Джинсы, зараженные вшами, личинки под кожей африканского гостя, портрет Мао Цзедуна, проступающий ночью на китайском ковре, свастики, скрытые в конструкции домов, жвачки с толченым стеклом — вот неполный список советских городских легенд об опасных вещах. Книга известных фольклористов и антропологов А. Архиповой (РАНХиГС, РГГУ, РЭШ) и А. Кирзюк (РАНГХиГС) — первое антропологическое и фольклористическое исследование, посвященное страхам советского человека. Многие из них нашли выражение в текстах и практиках, малопонятных нашему современнику: в 1930‐х на спичечном коробке люди выискивали профиль Троцкого, а в 1970‐е передавали слухи об отравленных американцами угощениях.

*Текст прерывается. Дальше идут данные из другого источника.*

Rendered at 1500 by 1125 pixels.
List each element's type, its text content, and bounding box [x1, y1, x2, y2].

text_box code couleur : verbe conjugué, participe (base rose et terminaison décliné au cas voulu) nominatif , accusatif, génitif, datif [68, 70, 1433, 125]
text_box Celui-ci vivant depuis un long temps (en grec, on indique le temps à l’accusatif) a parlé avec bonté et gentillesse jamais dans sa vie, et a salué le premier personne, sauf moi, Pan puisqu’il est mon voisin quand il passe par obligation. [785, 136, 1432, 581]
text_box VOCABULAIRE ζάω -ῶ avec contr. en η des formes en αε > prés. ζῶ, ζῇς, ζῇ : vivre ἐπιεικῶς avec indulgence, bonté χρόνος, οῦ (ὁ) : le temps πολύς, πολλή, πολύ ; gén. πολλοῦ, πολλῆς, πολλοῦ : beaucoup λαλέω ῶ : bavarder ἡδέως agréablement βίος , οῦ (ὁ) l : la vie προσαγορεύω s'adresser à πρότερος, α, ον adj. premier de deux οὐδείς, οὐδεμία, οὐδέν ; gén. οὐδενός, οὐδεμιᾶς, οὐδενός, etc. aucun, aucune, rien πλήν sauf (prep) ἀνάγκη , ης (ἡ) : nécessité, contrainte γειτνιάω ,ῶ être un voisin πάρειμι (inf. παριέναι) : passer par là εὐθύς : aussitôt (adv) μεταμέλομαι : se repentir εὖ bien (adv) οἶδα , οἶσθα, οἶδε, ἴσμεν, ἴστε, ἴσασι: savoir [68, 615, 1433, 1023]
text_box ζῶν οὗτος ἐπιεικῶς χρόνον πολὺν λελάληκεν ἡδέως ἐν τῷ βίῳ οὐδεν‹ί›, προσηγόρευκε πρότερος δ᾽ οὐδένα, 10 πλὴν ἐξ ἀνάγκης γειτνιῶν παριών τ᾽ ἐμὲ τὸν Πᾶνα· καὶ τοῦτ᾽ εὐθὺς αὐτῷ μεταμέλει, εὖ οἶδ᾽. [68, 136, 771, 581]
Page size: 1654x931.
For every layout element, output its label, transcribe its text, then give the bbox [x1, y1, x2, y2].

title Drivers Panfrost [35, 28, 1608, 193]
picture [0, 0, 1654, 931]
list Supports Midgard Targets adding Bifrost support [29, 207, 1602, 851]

Оноре де Бальзак (1799–1850) писал о браке на протяжении всей жизни, но два его произведения посвящены этой теме специально. «Физиология брака» (1829) – остроумный трактат о войне полов. Здесь перечислены все средства, к каким может прибегнуть муж, чтобы не стать рогоносцем. Впрочем, на перспективы брака Бальзак смотрит мрачно: рано или поздно жена все равно изменит мужу, и ему достанутся в лучшем случае «вознаграждения» в виде вкусной еды или высокой должности. «Мелкие неприятности супружеской жизни» (1846) изображают брак в другом ракурсе.